__Try it__.
Once you have located the line containing "Estate Planning For Blended Families" in the material below, return it exactly along with each line after it through the line containing "Facebook marketing company that offers".

__Available data__.
-----

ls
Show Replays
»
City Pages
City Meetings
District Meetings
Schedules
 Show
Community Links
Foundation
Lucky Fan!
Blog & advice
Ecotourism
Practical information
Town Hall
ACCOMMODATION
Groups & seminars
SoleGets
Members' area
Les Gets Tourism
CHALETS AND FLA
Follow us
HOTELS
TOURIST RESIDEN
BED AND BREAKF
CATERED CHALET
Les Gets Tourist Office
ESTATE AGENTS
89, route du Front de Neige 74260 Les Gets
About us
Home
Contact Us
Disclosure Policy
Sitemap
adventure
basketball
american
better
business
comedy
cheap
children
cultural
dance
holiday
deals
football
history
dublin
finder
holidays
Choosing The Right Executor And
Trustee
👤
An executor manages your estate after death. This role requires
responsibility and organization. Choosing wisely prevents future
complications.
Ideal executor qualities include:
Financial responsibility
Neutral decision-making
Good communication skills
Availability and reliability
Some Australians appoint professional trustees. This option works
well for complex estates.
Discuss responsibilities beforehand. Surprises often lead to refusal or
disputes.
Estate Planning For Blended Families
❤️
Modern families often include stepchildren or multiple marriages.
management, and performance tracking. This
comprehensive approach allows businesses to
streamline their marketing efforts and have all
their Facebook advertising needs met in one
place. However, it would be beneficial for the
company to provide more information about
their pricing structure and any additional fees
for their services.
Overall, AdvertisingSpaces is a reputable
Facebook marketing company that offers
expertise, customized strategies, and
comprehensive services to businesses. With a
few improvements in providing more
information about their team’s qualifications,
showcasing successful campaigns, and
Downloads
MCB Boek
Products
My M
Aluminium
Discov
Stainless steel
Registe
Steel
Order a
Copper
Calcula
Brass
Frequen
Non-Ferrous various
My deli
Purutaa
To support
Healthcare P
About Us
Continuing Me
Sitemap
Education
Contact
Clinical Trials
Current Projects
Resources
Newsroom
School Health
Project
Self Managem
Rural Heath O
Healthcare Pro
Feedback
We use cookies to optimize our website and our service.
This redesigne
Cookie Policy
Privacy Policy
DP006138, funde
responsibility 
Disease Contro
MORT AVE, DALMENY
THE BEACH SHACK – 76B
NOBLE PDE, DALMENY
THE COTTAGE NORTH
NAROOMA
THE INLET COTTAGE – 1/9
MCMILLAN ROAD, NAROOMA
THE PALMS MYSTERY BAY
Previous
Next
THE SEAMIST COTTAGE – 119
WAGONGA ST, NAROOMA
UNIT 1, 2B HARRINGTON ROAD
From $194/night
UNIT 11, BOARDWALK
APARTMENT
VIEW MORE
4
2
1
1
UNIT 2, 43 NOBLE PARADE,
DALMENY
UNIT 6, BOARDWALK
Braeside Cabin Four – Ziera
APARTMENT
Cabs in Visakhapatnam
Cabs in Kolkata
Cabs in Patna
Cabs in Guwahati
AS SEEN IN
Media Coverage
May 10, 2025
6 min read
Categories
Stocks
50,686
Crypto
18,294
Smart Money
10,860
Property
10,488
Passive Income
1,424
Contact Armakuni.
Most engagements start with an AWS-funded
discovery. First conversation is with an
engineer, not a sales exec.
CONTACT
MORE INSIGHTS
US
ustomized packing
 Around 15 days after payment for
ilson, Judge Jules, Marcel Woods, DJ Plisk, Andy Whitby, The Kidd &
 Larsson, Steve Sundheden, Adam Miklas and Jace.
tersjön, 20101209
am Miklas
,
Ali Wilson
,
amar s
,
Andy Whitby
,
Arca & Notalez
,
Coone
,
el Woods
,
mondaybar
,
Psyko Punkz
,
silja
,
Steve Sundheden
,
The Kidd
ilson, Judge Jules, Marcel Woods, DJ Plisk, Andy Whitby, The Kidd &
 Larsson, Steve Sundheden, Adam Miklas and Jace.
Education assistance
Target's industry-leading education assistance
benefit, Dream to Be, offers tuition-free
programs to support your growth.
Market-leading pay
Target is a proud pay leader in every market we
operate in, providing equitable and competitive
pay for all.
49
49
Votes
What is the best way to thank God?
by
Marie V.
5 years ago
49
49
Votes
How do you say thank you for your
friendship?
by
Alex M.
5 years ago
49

-----

__Answer section__.
Estate Planning For Blended Families
❤️
Modern families often include stepchildren or multiple marriages.
management, and performance tracking. This
comprehensive approach allows businesses to
streamline their marketing efforts and have all
their Facebook advertising needs met in one
place. However, it would be beneficial for the
company to provide more information about
their pricing structure and any additional fees
for their services.
Overall, AdvertisingSpaces is a reputable
Facebook marketing company that offers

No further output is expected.